(Given request):
Copy, unchanged, everything in the data below from the line containing "scientific name: Schizachyrium tenerum" down to and including the last line.

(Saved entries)
################

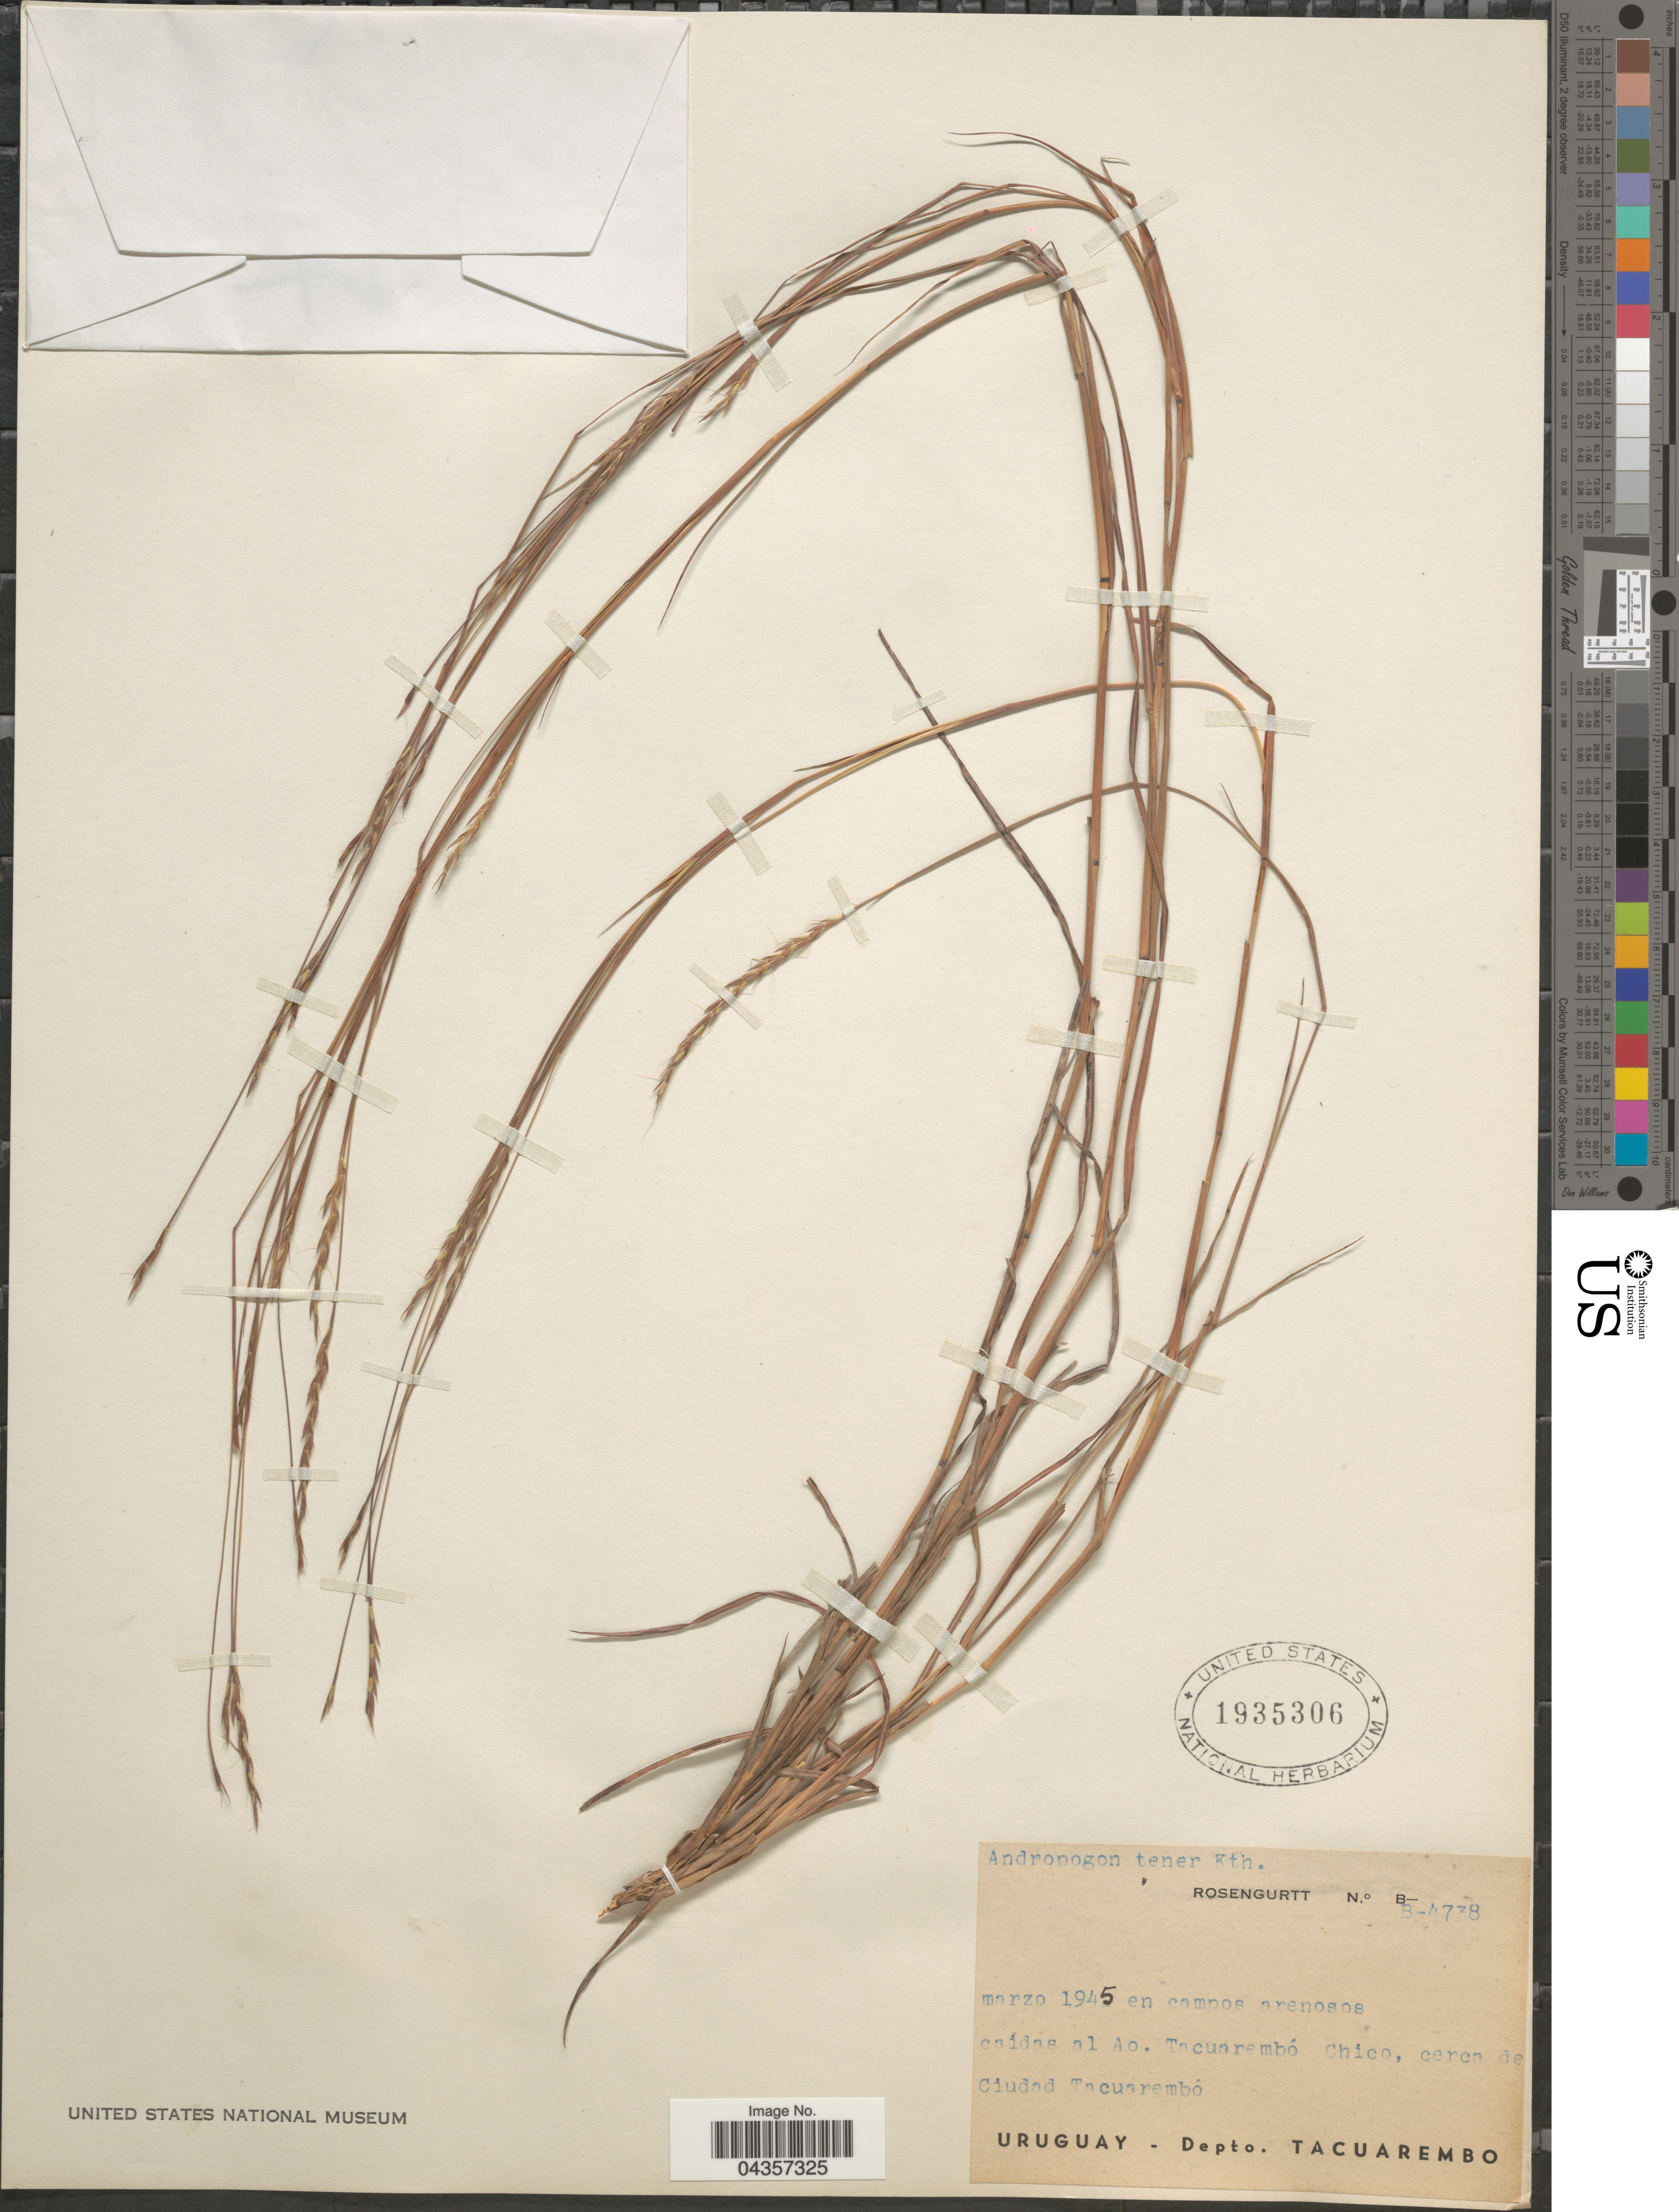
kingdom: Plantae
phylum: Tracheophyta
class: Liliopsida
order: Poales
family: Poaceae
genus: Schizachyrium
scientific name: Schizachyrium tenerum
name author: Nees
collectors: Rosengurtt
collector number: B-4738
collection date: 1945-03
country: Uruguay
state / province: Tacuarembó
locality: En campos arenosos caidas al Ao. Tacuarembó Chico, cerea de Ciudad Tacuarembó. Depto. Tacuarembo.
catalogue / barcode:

################

(Solution for this task):
scientific name: Schizachyrium tenerum
name author: Nees
collectors: Rosengurtt
collector number: B-4738
collection date: 1945-03
country: Uruguay
state / province: Tacuarembó
locality: En campos arenosos caidas al Ao. Tacuarembó Chico, cerea de Ciudad Tacuarembó. Depto. Tacuarembo.
catalogue / barcode:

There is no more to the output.